L’oeuvre de Eva Jospin s’inscrit dans une exploration du paysage comme construction mentale autant que matérielle. À première vue, ses forêts sculptées semblent appartenir à une tradition classique de représentation.

Pourtant, en s’approchant, le regard découvre une matière inattendue : le carton, transformé en une structure dense et immersive. Découpé, gravé, superposé, le matériau devient un outil de précision extrême.
Chaque strate participe à une illusion de profondeur, presque picturale, où l’oeil est constamment invité à circuler. Cette accumulation produit des environnements où la frontière entre sculpture et décor disparaît progressivement.
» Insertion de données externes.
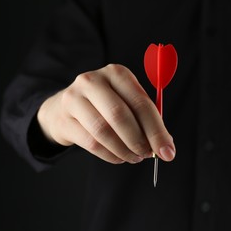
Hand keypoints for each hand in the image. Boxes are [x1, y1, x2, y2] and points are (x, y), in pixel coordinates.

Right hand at [37, 64, 175, 163]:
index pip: (140, 102)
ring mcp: (74, 98)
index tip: (167, 151)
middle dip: (139, 141)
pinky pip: (92, 143)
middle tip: (147, 155)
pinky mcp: (64, 119)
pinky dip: (110, 155)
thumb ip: (146, 119)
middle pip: (120, 115)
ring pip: (104, 131)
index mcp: (116, 73)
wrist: (63, 109)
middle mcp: (93, 81)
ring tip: (134, 157)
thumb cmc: (104, 106)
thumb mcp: (125, 101)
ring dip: (124, 150)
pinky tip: (119, 157)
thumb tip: (165, 145)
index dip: (156, 130)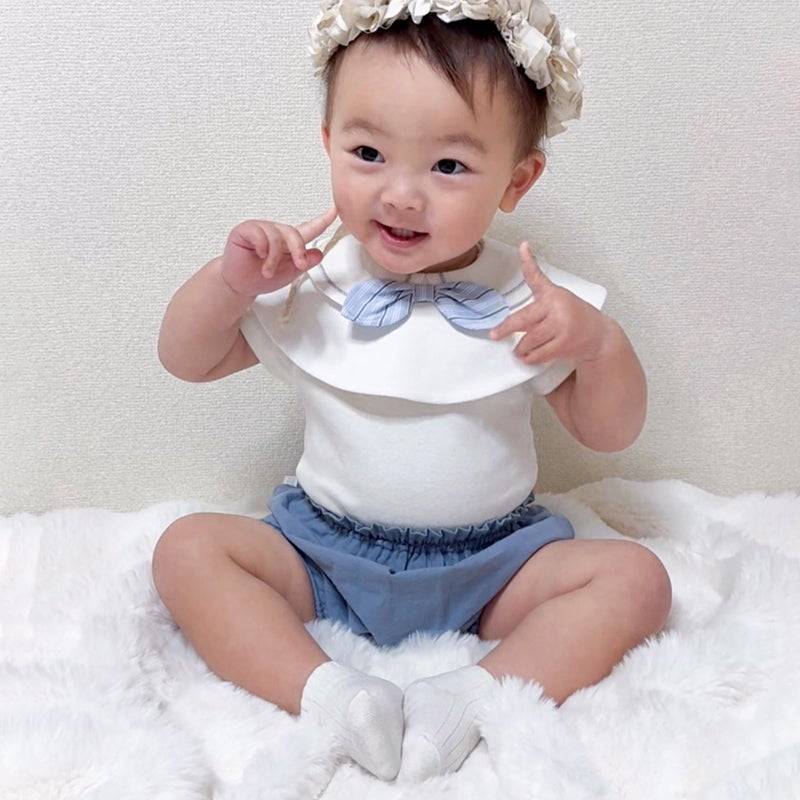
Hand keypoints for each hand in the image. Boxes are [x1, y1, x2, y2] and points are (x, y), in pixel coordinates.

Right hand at [219, 207, 337, 296]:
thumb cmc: (259, 278)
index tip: (335, 211)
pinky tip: (258, 255)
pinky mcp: (246, 230)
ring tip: (267, 270)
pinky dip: (262, 247)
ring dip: (274, 258)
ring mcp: (261, 229)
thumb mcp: (289, 274)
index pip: (310, 228)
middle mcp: (276, 233)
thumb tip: (318, 253)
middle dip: (298, 250)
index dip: (323, 219)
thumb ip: (305, 263)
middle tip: (297, 264)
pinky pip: (260, 233)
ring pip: (277, 236)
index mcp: (288, 242)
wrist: (239, 285)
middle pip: (294, 232)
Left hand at [491, 242, 612, 363]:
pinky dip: (530, 358)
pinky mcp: (564, 344)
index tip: (523, 246)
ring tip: (520, 350)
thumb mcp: (558, 303)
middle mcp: (556, 307)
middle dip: (505, 329)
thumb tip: (509, 324)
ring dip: (520, 349)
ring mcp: (561, 326)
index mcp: (552, 294)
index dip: (528, 260)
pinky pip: (538, 354)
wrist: (600, 336)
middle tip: (495, 334)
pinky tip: (530, 356)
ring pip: (528, 341)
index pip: (537, 276)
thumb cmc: (574, 318)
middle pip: (522, 319)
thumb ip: (536, 308)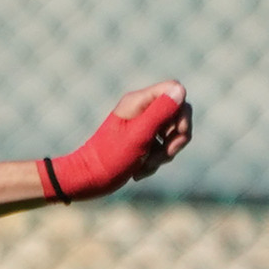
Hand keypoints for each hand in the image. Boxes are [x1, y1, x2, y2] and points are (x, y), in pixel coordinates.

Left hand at [46, 80, 190, 200]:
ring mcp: (141, 126)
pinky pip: (162, 147)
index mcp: (138, 101)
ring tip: (145, 165)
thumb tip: (180, 89)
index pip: (174, 90)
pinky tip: (139, 171)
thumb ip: (160, 112)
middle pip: (178, 114)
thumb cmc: (110, 158)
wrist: (87, 180)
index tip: (176, 131)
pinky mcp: (141, 142)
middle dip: (176, 138)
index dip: (181, 111)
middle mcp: (141, 110)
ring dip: (164, 154)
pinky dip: (155, 161)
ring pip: (172, 133)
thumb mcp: (139, 135)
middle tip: (165, 154)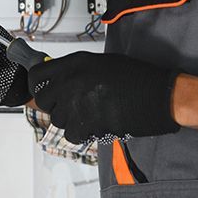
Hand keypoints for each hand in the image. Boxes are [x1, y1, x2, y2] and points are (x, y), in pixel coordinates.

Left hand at [29, 52, 179, 142]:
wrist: (159, 95)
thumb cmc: (137, 78)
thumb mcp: (102, 63)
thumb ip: (77, 70)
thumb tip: (58, 80)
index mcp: (76, 63)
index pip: (37, 75)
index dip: (38, 85)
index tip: (43, 90)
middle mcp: (72, 81)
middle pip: (44, 101)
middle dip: (54, 105)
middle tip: (69, 106)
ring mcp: (79, 103)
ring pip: (58, 120)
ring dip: (70, 120)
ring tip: (90, 115)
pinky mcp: (88, 123)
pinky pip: (72, 134)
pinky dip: (82, 133)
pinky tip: (96, 125)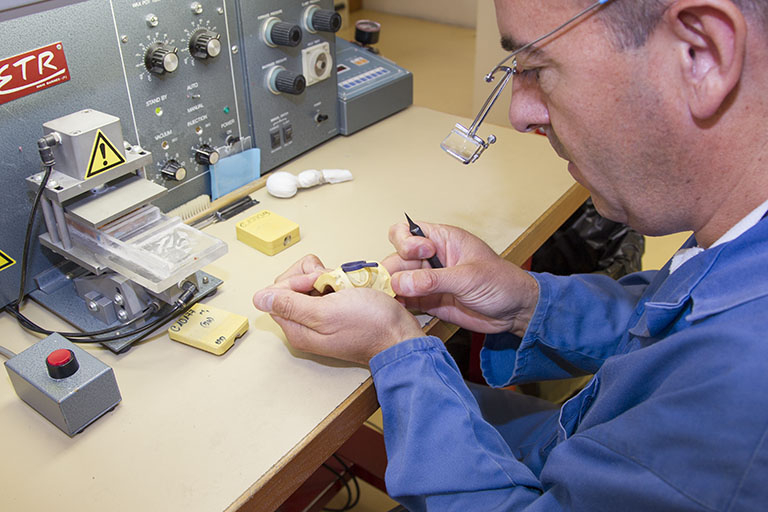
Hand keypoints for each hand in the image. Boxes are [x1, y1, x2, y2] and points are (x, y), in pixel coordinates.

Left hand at [253, 255, 423, 364]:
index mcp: (298, 328)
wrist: (401, 335)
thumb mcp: (325, 312)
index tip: (318, 283)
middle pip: (293, 285)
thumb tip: (259, 298)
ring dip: (330, 277)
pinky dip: (341, 280)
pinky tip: (352, 287)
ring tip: (346, 287)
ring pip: (313, 282)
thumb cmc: (370, 327)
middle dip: (313, 276)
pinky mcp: (338, 309)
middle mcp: (307, 323)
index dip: (296, 281)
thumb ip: (290, 304)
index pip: (277, 293)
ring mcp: (323, 316)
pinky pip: (331, 286)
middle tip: (334, 285)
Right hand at [383, 221, 538, 336]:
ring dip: (391, 290)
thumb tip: (401, 282)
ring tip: (390, 301)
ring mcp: (429, 281)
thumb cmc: (503, 283)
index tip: (420, 255)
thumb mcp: (469, 277)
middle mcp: (432, 259)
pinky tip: (396, 310)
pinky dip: (398, 305)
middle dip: (392, 271)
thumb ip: (434, 280)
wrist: (516, 311)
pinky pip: (407, 301)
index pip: (408, 232)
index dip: (406, 242)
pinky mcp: (430, 301)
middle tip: (392, 287)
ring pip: (398, 281)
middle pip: (397, 259)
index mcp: (442, 240)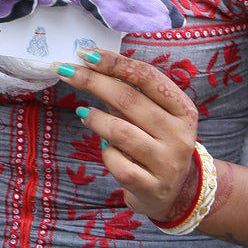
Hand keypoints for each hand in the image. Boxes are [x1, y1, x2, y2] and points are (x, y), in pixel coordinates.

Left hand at [61, 48, 200, 223]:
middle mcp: (179, 135)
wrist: (174, 193)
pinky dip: (104, 152)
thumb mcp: (154, 117)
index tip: (86, 54)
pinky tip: (105, 148)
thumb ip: (130, 94)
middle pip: (129, 100)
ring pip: (119, 132)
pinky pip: (116, 162)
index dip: (115, 63)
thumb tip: (90, 67)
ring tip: (83, 113)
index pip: (149, 77)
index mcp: (183, 110)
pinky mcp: (151, 186)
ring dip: (95, 118)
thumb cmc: (156, 143)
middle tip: (64, 70)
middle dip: (92, 81)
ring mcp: (167, 163)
Mais ces paysages ne sont jamais des reproductions fidèles. Ils fonctionnent comme des reconstructions mentales, des souvenirs recomposés. La forêt devient un espace intérieur autant qu’un lieu représenté
Le regard s’y perd, oscillant entre reconnaissance et abstraction.

La force du travail de Jospin réside dans cette tension constante : entre fragilité matérielle et puissance visuelle, entre simplicité du support et complexité formelle. Le carton, loin d’être dissimulé, est revendiqué.

Il devient un langage, une surface active qui porte en elle la mémoire du geste et du temps.